SET TASK: Reproduce the entries below, replacing every "crop field" with "farmland" and leaving everything else unchanged.

· · · · · · ·

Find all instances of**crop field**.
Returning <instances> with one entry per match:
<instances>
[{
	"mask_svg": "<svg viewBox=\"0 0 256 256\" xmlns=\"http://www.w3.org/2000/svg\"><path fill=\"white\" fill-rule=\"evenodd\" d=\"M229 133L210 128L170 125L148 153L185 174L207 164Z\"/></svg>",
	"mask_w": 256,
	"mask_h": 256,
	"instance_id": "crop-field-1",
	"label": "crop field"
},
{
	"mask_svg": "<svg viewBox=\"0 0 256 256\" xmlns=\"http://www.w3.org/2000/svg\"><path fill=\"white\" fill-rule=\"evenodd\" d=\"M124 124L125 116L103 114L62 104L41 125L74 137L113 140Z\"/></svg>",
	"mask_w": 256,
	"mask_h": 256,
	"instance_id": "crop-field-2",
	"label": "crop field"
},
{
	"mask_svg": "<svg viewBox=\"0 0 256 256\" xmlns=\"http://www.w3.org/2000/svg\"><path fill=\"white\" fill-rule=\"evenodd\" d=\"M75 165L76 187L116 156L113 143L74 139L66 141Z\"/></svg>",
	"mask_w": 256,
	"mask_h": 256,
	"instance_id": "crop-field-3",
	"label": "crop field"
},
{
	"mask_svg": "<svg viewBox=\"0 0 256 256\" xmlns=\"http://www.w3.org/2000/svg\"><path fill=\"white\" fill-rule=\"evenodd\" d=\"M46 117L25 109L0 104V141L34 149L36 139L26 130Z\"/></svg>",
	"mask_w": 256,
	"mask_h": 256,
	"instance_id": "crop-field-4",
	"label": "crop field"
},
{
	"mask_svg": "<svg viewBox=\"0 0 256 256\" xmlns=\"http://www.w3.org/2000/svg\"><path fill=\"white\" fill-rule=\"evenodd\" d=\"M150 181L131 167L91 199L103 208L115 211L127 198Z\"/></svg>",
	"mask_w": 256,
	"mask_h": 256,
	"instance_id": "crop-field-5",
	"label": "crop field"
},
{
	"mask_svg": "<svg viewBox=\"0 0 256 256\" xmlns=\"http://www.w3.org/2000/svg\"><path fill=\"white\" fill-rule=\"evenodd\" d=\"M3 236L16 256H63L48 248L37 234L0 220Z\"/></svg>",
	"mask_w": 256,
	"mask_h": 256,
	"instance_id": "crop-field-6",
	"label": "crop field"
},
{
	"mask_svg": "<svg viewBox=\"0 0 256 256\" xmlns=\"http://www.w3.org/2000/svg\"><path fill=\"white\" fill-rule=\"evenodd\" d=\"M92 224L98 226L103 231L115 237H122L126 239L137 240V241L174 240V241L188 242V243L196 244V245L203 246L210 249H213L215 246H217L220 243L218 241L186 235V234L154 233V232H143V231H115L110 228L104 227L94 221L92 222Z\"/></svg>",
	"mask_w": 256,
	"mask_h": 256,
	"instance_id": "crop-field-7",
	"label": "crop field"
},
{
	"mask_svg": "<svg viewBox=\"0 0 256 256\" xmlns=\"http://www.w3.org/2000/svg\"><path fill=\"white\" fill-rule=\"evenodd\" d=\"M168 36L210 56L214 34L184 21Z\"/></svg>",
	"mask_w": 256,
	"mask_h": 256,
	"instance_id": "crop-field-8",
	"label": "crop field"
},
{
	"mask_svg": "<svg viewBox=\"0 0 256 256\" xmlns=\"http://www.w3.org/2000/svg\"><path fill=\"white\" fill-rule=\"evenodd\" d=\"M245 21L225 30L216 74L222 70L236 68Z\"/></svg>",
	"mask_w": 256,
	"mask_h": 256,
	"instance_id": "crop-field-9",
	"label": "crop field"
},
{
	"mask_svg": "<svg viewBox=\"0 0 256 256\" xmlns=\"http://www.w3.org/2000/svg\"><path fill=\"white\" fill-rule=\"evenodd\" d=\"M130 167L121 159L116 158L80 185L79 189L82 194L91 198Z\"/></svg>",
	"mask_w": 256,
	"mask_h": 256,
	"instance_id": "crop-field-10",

· · · · · · ·

CORRECT OUTPUT:
Find all instances of**farmland**.
Returning <instances> with one entry per match:
<instances>
[{
	"mask_svg": "<svg viewBox=\"0 0 256 256\" xmlns=\"http://www.w3.org/2000/svg\"><path fill=\"white\" fill-rule=\"evenodd\" d=\"M229 133L210 128L170 125L148 153L185 174L207 164Z\"/></svg>",
	"mask_w": 256,
	"mask_h": 256,
	"instance_id": "crop-field-1",
	"label": "farmland"
},
{
	"mask_svg": "<svg viewBox=\"0 0 256 256\" xmlns=\"http://www.w3.org/2000/svg\"><path fill=\"white\" fill-rule=\"evenodd\" d=\"M124 124L125 116L103 114L62 104L41 125L74 137L113 140Z\"/></svg>",
	"mask_w": 256,
	"mask_h": 256,
	"instance_id": "crop-field-2",
	"label": "farmland"
},
{
	"mask_svg": "<svg viewBox=\"0 0 256 256\" xmlns=\"http://www.w3.org/2000/svg\"><path fill=\"white\" fill-rule=\"evenodd\" d=\"M75 165L76 187L116 156L113 143L74 139L66 141Z\"/></svg>",
	"mask_w": 256,
	"mask_h": 256,
	"instance_id": "crop-field-3",
	"label": "farmland"
},
{
	"mask_svg": "<svg viewBox=\"0 0 256 256\" xmlns=\"http://www.w3.org/2000/svg\"><path fill=\"white\" fill-rule=\"evenodd\" d=\"M46 117L25 109L0 104V141L34 149L36 139L26 130Z\"/></svg>",
	"mask_w": 256,
	"mask_h": 256,
	"instance_id": "crop-field-4",
	"label": "farmland"
},
{
	"mask_svg": "<svg viewBox=\"0 0 256 256\" xmlns=\"http://www.w3.org/2000/svg\"><path fill=\"white\" fill-rule=\"evenodd\" d=\"M150 181L131 167L91 199L103 208L115 211L127 198Z\"/></svg>",
	"mask_w": 256,
	"mask_h": 256,
	"instance_id": "crop-field-5",
	"label": "farmland"
},
{
	"mask_svg": "<svg viewBox=\"0 0 256 256\" xmlns=\"http://www.w3.org/2000/svg\"><path fill=\"white\" fill-rule=\"evenodd\" d=\"M3 236L16 256H63L48 248L37 234L0 220Z\"/></svg>",
	"mask_w": 256,
	"mask_h": 256,
	"instance_id": "crop-field-6",
	"label": "farmland"
},
{
	"mask_svg": "<svg viewBox=\"0 0 256 256\" xmlns=\"http://www.w3.org/2000/svg\"><path fill=\"white\" fill-rule=\"evenodd\" d=\"M92 224L98 226L103 231L115 237H122L126 239L137 240V241L174 240V241L188 242V243L196 244V245L203 246L210 249H213L215 246H217L220 243L218 241L186 235V234L154 233V232H143V231H115L110 228L104 227L94 221L92 222Z\"/></svg>",
	"mask_w": 256,
	"mask_h": 256,
	"instance_id": "crop-field-7",
	"label": "farmland"
},
{
	"mask_svg": "<svg viewBox=\"0 0 256 256\" xmlns=\"http://www.w3.org/2000/svg\"><path fill=\"white\" fill-rule=\"evenodd\" d=\"M168 36L210 56L214 34L184 21Z\"/></svg>",
	"mask_w": 256,
	"mask_h": 256,
	"instance_id": "crop-field-8",
	"label": "farmland"
},
{
	"mask_svg": "<svg viewBox=\"0 0 256 256\" xmlns=\"http://www.w3.org/2000/svg\"><path fill=\"white\" fill-rule=\"evenodd\" d=\"M245 21L225 30L216 74L222 70L236 68Z\"/></svg>",
	"mask_w": 256,
	"mask_h": 256,
	"instance_id": "crop-field-9",
	"label": "farmland"
},
{
	"mask_svg": "<svg viewBox=\"0 0 256 256\" xmlns=\"http://www.w3.org/2000/svg\"><path fill=\"white\" fill-rule=\"evenodd\" d=\"M130 167L121 159L116 158L80 185L79 189L82 194L91 198Z\"/></svg>",
	"mask_w": 256,
	"mask_h": 256,
	"instance_id": "crop-field-10",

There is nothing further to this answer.